Schumer also suggested that the Obergefell v. Hodges decision, which legalized same-sex marriage, was at risk. As is "the right to vote."

He further argued the fate of affordable health care and abortion rights hang in the balance with Trump's nominee, though the five justices who upheld the Affordable Care Act in 2012 in National Federation of Independent Business v. Sebelius will remain on the Court.

"President Trump has repeatedly said that he believes Roe was wrongly decided. He's promised in his own words to nominate only pro-life judges, whose selection would result in the automatic overturning of Roe v. Wade. Those are his words," Schumer said.

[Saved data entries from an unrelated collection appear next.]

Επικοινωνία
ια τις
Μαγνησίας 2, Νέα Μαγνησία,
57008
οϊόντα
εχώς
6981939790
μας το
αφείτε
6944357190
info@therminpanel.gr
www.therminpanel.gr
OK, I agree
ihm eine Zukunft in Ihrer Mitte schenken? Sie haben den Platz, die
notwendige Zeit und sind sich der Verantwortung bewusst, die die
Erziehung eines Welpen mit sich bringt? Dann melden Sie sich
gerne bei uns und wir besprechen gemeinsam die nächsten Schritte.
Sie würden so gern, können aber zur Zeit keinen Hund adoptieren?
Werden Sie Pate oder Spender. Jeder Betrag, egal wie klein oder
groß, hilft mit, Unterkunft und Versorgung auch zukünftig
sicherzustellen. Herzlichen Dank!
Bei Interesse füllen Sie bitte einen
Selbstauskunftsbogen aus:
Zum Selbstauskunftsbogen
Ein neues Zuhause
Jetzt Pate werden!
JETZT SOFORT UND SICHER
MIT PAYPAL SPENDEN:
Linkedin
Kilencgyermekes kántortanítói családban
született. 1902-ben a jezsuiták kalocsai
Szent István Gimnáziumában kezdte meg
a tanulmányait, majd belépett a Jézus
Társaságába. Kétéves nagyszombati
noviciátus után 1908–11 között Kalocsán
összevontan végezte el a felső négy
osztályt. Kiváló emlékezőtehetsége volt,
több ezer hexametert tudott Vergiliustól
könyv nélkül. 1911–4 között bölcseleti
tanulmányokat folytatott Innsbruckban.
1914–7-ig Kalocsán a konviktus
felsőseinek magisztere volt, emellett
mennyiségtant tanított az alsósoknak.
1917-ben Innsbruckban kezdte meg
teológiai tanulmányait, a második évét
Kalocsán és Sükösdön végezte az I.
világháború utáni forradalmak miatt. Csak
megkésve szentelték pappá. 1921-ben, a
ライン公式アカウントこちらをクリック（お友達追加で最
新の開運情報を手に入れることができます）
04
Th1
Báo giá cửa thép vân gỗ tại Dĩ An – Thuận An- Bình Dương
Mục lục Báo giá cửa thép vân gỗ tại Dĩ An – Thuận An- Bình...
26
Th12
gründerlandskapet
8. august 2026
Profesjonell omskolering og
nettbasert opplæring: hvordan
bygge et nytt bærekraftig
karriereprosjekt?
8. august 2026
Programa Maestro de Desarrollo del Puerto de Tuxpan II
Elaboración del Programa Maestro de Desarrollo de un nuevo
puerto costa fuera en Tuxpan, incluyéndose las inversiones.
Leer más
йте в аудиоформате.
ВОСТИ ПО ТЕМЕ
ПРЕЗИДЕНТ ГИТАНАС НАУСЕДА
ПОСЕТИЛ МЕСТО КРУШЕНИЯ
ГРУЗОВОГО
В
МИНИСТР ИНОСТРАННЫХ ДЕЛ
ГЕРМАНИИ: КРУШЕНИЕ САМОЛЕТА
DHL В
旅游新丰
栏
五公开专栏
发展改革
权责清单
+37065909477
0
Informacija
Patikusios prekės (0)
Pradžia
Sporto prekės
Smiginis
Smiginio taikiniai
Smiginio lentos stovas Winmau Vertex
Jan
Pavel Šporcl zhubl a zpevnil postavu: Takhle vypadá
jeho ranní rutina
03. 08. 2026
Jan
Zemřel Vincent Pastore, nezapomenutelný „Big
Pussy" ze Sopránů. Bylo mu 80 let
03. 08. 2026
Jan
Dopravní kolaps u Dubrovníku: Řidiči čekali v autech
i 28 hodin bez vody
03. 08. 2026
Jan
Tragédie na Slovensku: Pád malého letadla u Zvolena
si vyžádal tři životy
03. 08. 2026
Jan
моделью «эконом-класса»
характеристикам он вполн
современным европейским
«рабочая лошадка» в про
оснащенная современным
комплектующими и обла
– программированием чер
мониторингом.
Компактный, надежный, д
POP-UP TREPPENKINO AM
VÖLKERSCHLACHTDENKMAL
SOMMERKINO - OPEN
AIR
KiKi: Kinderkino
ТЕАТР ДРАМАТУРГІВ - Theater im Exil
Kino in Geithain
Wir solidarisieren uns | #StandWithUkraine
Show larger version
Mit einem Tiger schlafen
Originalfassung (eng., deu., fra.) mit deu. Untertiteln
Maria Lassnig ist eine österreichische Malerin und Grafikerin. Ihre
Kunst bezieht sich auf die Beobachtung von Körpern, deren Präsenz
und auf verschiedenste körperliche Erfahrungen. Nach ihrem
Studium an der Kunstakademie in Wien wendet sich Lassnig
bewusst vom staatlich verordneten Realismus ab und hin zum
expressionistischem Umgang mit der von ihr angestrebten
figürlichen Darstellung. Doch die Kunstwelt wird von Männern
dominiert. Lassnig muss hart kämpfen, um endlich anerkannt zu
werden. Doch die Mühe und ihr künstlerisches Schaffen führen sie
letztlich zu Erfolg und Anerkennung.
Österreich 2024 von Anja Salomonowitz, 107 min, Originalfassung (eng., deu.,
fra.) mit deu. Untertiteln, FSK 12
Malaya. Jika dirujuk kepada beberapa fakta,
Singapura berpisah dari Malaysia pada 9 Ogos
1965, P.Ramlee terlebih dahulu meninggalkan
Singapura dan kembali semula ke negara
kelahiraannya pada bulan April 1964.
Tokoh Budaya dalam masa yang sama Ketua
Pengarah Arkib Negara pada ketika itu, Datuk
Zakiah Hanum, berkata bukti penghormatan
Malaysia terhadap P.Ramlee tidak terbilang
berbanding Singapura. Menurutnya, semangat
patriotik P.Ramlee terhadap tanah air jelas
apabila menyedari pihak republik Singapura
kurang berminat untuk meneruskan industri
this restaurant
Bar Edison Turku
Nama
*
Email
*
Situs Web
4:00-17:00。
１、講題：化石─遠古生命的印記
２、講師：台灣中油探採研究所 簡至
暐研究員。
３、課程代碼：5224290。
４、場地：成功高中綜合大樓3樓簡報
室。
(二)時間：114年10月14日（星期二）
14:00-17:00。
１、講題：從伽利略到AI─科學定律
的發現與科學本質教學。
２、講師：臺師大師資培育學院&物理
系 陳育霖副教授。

The Democratic leader argued people can be sure Trump's Supreme Court nominee will be anti-Roe because of the influence of Leonard Leo, the founder of the conservative Federalist Society and the president's judicial adviser.

"Mr. Leo was not only aware of candidate Trump's preference for a Supreme Court that would reverse Roe v. Wade. He himself spent his career in pursuit of it," Schumer said.

He cited prominent conservative legal blogger Ed Whelan to back up his assertion.

"That's what we're up against here. That's why America is on tenterhooks so worried about any choice from this list," Schumer said.

The minority leader said any nominees who say they have respect for precedent–previously decided cases–should not be believed because, he argued, Justice Gorsuch overturned 41 years of precedent in the Janus case, which dramatically weakened public-sector unions.

"So when they say they will obey settled law, you can't believe it," he said.